Mis à part le complexe sportif "Salah n'a guère accompli grand chose pour son village" insiste Ahmed Ali qui avec ses 90 euros mensuels à l'usine s'étonne que le champion n'ait pas plus investi dans sa région.

"J'ai vu des cultivateurs plus larges d'esprit" confie t il.

Entourée de cultures d'oignons de jasmin de riz de blé de maïs ou de fèves cette localité de 20000 âmes dans le gouvernorat de Gharbeya à 120 kilomètres au nord ouest du Caire fait face à un déficit d'équipements.

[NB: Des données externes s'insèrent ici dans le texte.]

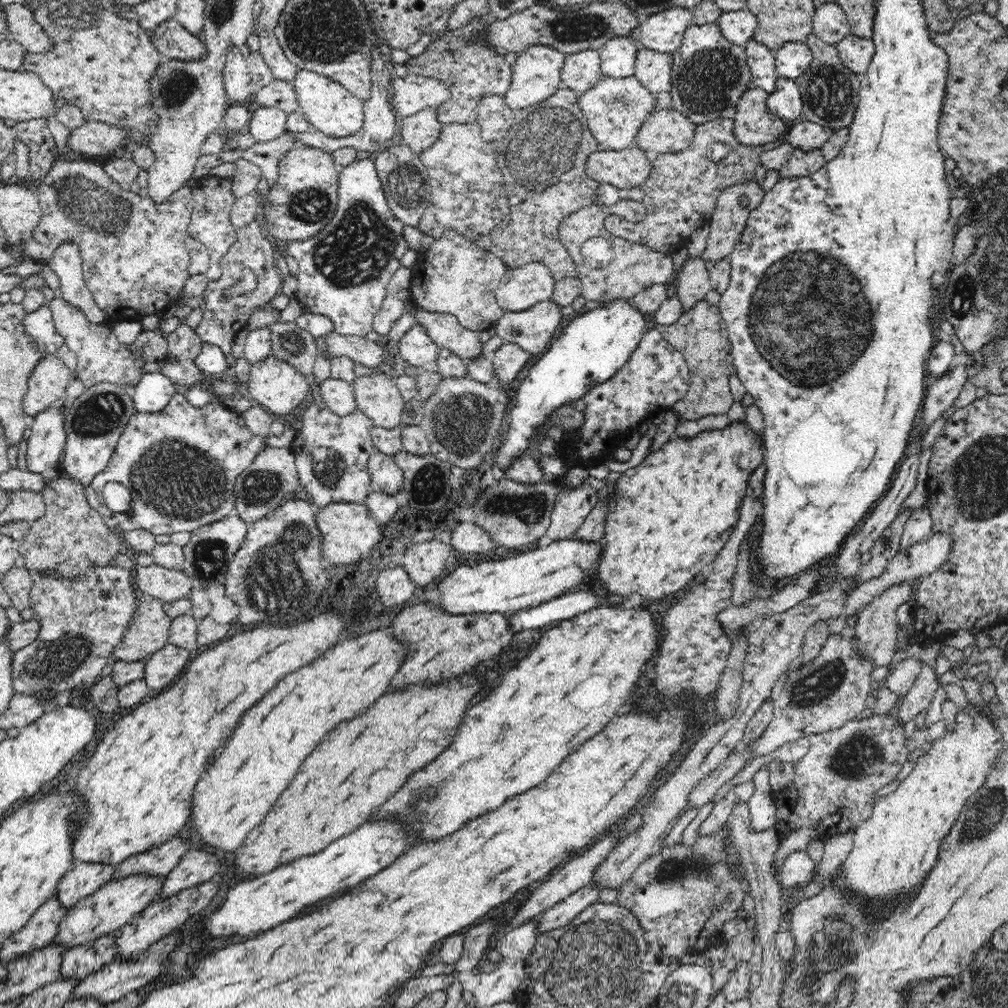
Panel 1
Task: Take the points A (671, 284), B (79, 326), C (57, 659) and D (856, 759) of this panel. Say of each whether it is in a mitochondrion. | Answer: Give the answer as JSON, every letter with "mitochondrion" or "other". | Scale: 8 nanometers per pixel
{"A":"other","B":"other","C":"mitochondrion","D":"mitochondrion"}

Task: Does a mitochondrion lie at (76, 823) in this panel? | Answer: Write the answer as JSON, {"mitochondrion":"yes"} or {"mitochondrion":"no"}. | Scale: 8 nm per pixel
{"mitochondrion":"no"}

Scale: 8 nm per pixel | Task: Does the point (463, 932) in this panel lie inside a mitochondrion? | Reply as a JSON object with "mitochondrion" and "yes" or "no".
{"mitochondrion":"no"}

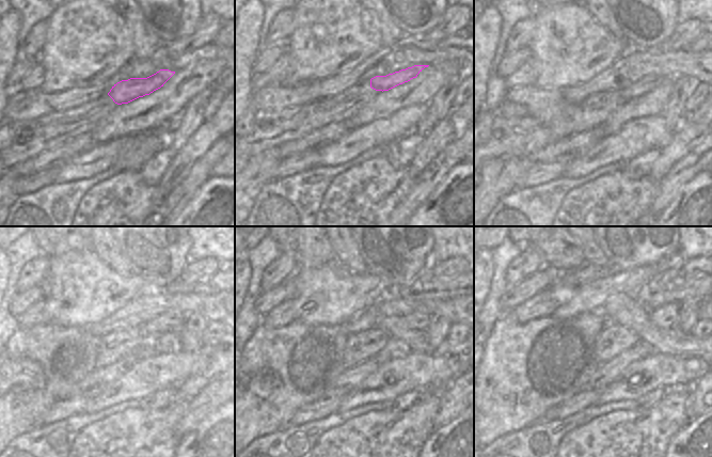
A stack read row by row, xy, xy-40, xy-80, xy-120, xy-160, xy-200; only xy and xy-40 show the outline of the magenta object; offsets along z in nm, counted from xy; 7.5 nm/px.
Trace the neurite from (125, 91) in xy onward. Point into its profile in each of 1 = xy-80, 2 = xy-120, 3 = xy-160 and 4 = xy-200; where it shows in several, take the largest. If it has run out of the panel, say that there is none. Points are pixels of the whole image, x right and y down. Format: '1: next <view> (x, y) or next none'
1: next xy-80 (645, 84)
2: next xy-120 (171, 321)
3: next xy-160 (416, 320)
4: next xy-200 (664, 317)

Par ce matin de décembre la pluie a submergé les voies dégradées de Nagrig. Devant le centre le bus a déposé les joueurs qui ont achevé le chemin à pied dans la gadoue les chaussures en main.

En effet rien ne draine l'eau qui coule partout tout dérape et se déplacer demande une grande prudence.

Dans la ruelle étroite où a grandi Mohamed Salah un ancien tonneaux orné d'un maillot des Reds avec son numéro indique la demeure familiale aux murs peints simplement en rouge aujourd'hui vide.

Bien que son nom soit connu de tous peu ont eu l'occasion de le voir "lorsqu'il passe c'est la nuit pour éviter les rencontres" raconte Asma une étudiante qui a omis son nom complet.

Pour le responsable local un point est clair "Mohamed a apporté une bouffée de vitalité à son village comme à son pays au monde arabe et à l'Afrique".

Et ajoute t il "il faudra beaucoup de temps avant qu'un nouveau Mohamed Salah n'apparaisse".